Reproduce verbatim the lines running from the one containing "The Data Storage" through the one containing "## Compatibility", both included, and leave the pictures out of the answer.

== == ==

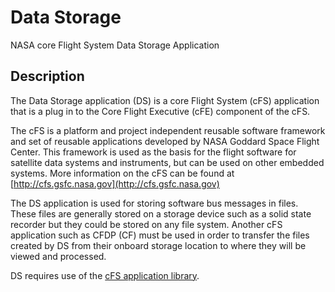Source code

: # Data Storage
NASA core Flight System Data Storage Application

## Description

The Data Storage application (DS) is a core Flight System (cFS) application that is a plug in to the Core Flight Executive (cFE) component of the cFS.

The cFS is a platform and project independent reusable software framework and set of reusable applications developed by NASA Goddard Space Flight Center. This framework is used as the basis for the flight software for satellite data systems and instruments, but can be used on other embedded systems. More information on the cFS can be found at [http://cfs.gsfc.nasa.gov](http://cfs.gsfc.nasa.gov)

The DS application is used for storing software bus messages in files. These files are generally stored on a storage device such as a solid state recorder but they could be stored on any file system. Another cFS application such as CFDP (CF) must be used in order to transfer the files created by DS from their onboard storage location to where they will be viewed and processed.

DS requires use of the [cFS application library](https://github.com/nasa/cfs_lib).
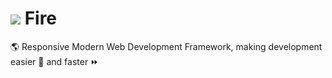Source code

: # ![](http://icons.iconarchive.com/icons/paomedia/small-n-flat/32/globe-icon.png) Fire
:earth_americas: Responsive Modern Web Development Framework, making development easier :beginner: and faster :fast_forward:

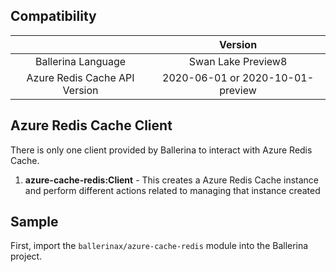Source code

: 

## Compatibility

|                               |      	       Version                 |
| :---------------------------: | :----------------------------------: |
|      Ballerina Language       |         Swan Lake Preview8 	       |
| Azure Redis Cache API Version |   2020-06-01 or 2020-10-01-preview   |

## Azure Redis Cache Client

There is only one client provided by Ballerina to interact with Azure Redis Cache.

1. **azure-cache-redis:Client** - This creates a Azure Redis Cache instance and perform different actions related to managing that instance created



## Sample

First, import the `ballerinax/azure-cache-redis` module into the Ballerina project.

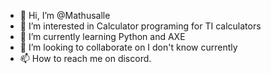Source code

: - 👋 Hi, I’m @Mathusalle
- 👀 I’m interested in Calculator programing for TI calculators
- 🌱 I’m currently learning Python and AXE
- 💞️ I’m looking to collaborate on I don't know currently
- 📫 How to reach me on discord.

<!---
Mathusalle/Mathusalle is a ✨ special ✨ repository because its `README.md` (this file) appears on your GitHub profile.
You can click the Preview link to take a look at your changes.
--->
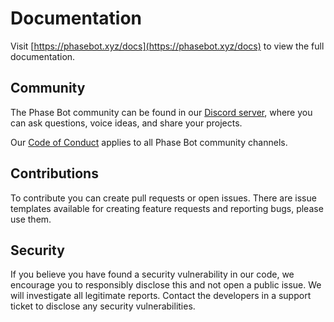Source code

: # Documentation

Visit [https://phasebot.xyz/docs](https://phasebot.xyz/docs) to view the full documentation.

## Community

The Phase Bot community can be found in our [Discord server](https://phasebot.xyz/redirect/discord), where you can ask questions, voice ideas, and share your projects.

Our [Code of Conduct](https://github.com/mikaeladev/phase/blob/main/.github/CODE_OF_CONDUCT.md) applies to all Phase Bot community channels.

## Contributions

To contribute you can create pull requests or open issues. There are issue templates available for creating feature requests and reporting bugs, please use them.

## Security

If you believe you have found a security vulnerability in our code, we encourage you to responsibly disclose this and not open a public issue. We will investigate all legitimate reports. Contact the developers in a support ticket to disclose any security vulnerabilities.
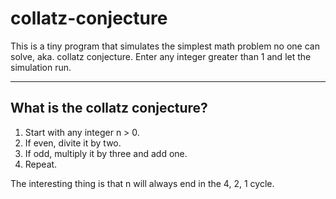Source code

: # collatz-conjecture
This is a tiny program that simulates the simplest math problem no one can solve, aka. collatz conjecture. Enter any integer greater than 1 and let the simulation run.

***

## What is the collatz conjecture?

1. Start with any integer n > 0. 
2. If even, divite it by two.
3. If odd, multiply it by three and add one.
4. Repeat.

The interesting thing is that n will always end in the 4, 2, 1 cycle.
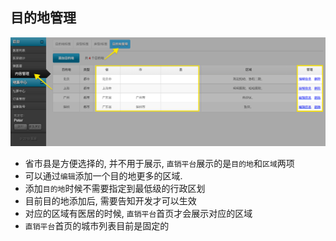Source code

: ## 目的地管理

![dest](assets/destList.png)

- 省市县是方便选择的, 并不用于展示, `直销平台`展示的是`目的地`和`区域`两项
- 可以通过`编辑`添加一个目的地更多的区域.
- 添加`目的地`时候不需要指定到最低级的行政区划
- 目前目的地添加后, 需要告知开发才可以生效
- 对应的区域有医居的时候, `直销平台`首页才会展示对应的区域
- `直销平台`首页的城市列表目前是固定的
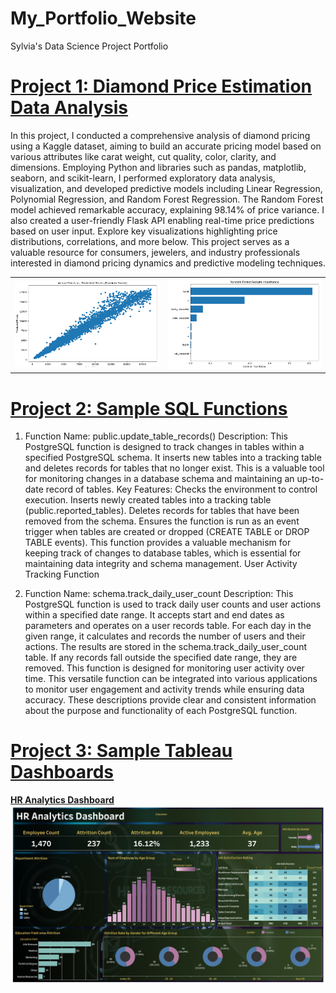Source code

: # My_Portfolio_Website
Sylvia's Data Science Project Portfolio

# [Project 1: Diamond Price Estimation Data Analysis](https://github.com/SylviaCooperhouse/dimond-price-analysis)

In this project, I conducted a comprehensive analysis of diamond pricing using a Kaggle dataset, aiming to build an accurate pricing model based on various attributes like carat weight, cut quality, color, clarity, and dimensions. Employing Python and libraries such as pandas, matplotlib, seaborn, and scikit-learn, I performed exploratory data analysis, visualization, and developed predictive models including Linear Regression, Polynomial Regression, and Random Forest Regression. The Random Forest model achieved remarkable accuracy, explaining 98.14% of price variance. I also created a user-friendly Flask API enabling real-time price predictions based on user input. Explore key visualizations highlighting price distributions, correlations, and more below. This project serves as a valuable resource for consumers, jewelers, and industry professionals interested in diamond pricing dynamics and predictive modeling techniques.
<table>
  <tr>
    <td><img src="images/Actual%20Prices%20vs.%20Predicted%20Prices%20(Random%20Forest).png" alt="Actual vs. Predicted"></td>
    <td><img src="images/Random%20Forest%20Feature%20Importance.png" alt="Feature Importance"></td>
  </tr>
</table>


# [Project 2: Sample SQL Functions](https://github.com/SylviaCooperhouse/My_Portfolio_Website/tree/main/SQL%20function%20Samples)

1. Function Name: public.update_table_records()
Description: This PostgreSQL function is designed to track changes in tables within a specified PostgreSQL schema. It inserts new tables into a tracking table and deletes records for tables that no longer exist. This is a valuable tool for monitoring changes in a database schema and maintaining an up-to-date record of tables.
Key Features:
Checks the environment to control execution.
Inserts newly created tables into a tracking table (public.reported_tables).
Deletes records for tables that have been removed from the schema.
Ensures the function is run as an event trigger when tables are created or dropped (CREATE TABLE or DROP TABLE events).
This function provides a valuable mechanism for keeping track of changes to database tables, which is essential for maintaining data integrity and schema management.
User Activity Tracking Function

2. Function Name: schema.track_daily_user_count
Description: This PostgreSQL function is used to track daily user counts and user actions within a specified date range. It accepts start and end dates as parameters and operates on a user records table. For each day in the given range, it calculates and records the number of users and their actions. The results are stored in the schema.track_daily_user_count table. If any records fall outside the specified date range, they are removed. This function is designed for monitoring user activity over time.
This versatile function can be integrated into various applications to monitor user engagement and activity trends while ensuring data accuracy.
These descriptions provide clear and consistent information about the purpose and functionality of each PostgreSQL function.


# [Project 3: Sample Tableau Dashboards](https://public.tableau.com/app/profile/sylvia.cooperhouse/vizzes)

[**HR Analytics Dashboard**](https://public.tableau.com/shared/GHFZ7BP76?:display_count=n&:origin=viz_share_link)
![HR Analytics Dashboard](images/HR%20Analytics%20Dashboard.png)

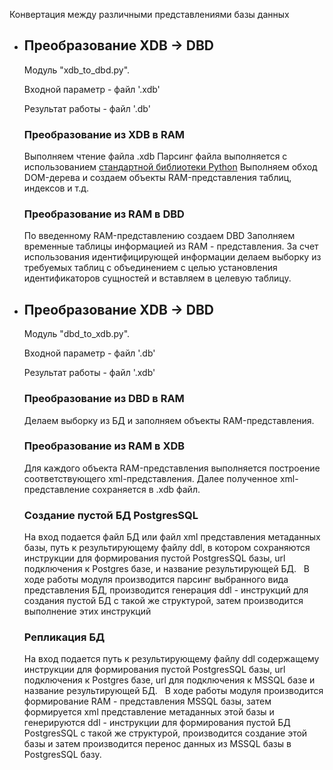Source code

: 
Конвертация между различными представлениями базы данных

* 
  ## Преобразование XDB -> DBD ##

  Модуль "xdb_to_dbd.py".

  Входной параметр - файл '.xdb'

  Результат работы - файл '.db'

  ### Преобразование из XDB в RAM

  Выполняем чтение файла .xdb
  Парсинг файла выполняется с использованием [стандартной библиотеки Python](https://docs.python.org/3/library/xml.dom.minidom.html#module-xml.dom.minidom)
  Выполняем обход DOM-дерева и создаем объекты RAM-представления таблиц, индексов и т.д.

  ### Преобразование из RAM в DBD

  По введенному RAM-представлению создаем DBD
  Заполняем временные таблицы информацией из RAM - представления.
  За счет использования идентифицирующей информации делаем выборку из требуемых таблиц с объединением с целью установления идентификаторов сущностей и вставляем в целевую таблицу.
  
* ## Преобразование XDB -> DBD ##

  Модуль "dbd_to_xdb.py".

  Входной параметр - файл '.db'

  Результат работы - файл '.xdb'

  ### Преобразование из DBD в RAM 

  Делаем выборку из БД и заполняем объекты RAM-представления.

  ### Преобразование из RAM в XDB

  Для каждого объекта RAM-представления выполняется построение соответствующего xml-представления.
  Далее полученное xml-представление сохраняется в .xdb файл.

   ### Создание пустой БД PostgresSQL

   На вход подается файл БД или файл xml представления метаданных базы, путь к результирующему файлу ddl, в котором сохраняются инструкции для формирования пустой PostgresSQL базы, url подключения к Postgres базе, и название результирующей БД.
   В ходе работы модуля производится парсинг выбранного вида представления БД, производится генерация ddl - инструкций для создания пустой БД с такой же структурой, затем производится выполнение этих инструкций
   
   
   ### Репликация БД
   
   На вход подается путь к результирующему файлу ddl содержащему инструкции для формирования пустой PostgresSQL базы, url подключения к Postgres базе, url для подключения к MSSQL базе и название результирующей БД. 
   В ходе работы модуля производится формирование RAM - представления MSSQL базы, затем формируется xml представление метаданных этой базы и генерируются ddl - инструкции для формирования пустой БД PostgresSQL с такой же структурой, производится создание этой базы и затем производится перенос данных из MSSQL базы в PostgresSQL базу.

== == ==

Answer to this task:
The Data Storage application (DS) is a core Flight System (cFS) application that is a plug in to the Core Flight Executive (cFE) component of the cFS.

The cFS is a platform and project independent reusable software framework and set of reusable applications developed by NASA Goddard Space Flight Center. This framework is used as the basis for the flight software for satellite data systems and instruments, but can be used on other embedded systems. More information on the cFS can be found at [http://cfs.gsfc.nasa.gov](http://cfs.gsfc.nasa.gov)

The DS application is used for storing software bus messages in files. These files are generally stored on a storage device such as a solid state recorder but they could be stored on any file system. Another cFS application such as CFDP (CF) must be used in order to transfer the files created by DS from their onboard storage location to where they will be viewed and processed.

DS requires use of the [cFS application library](https://github.com/nasa/cfs_lib).
Source code

: # ![](http://icons.iconarchive.com/icons/paomedia/small-n-flat/32/globe-icon.png) Fire
:earth_americas: Responsive Modern Web Development Framework, making development easier :beginner: and faster :fast_forward:

Source code

: 

## Compatibility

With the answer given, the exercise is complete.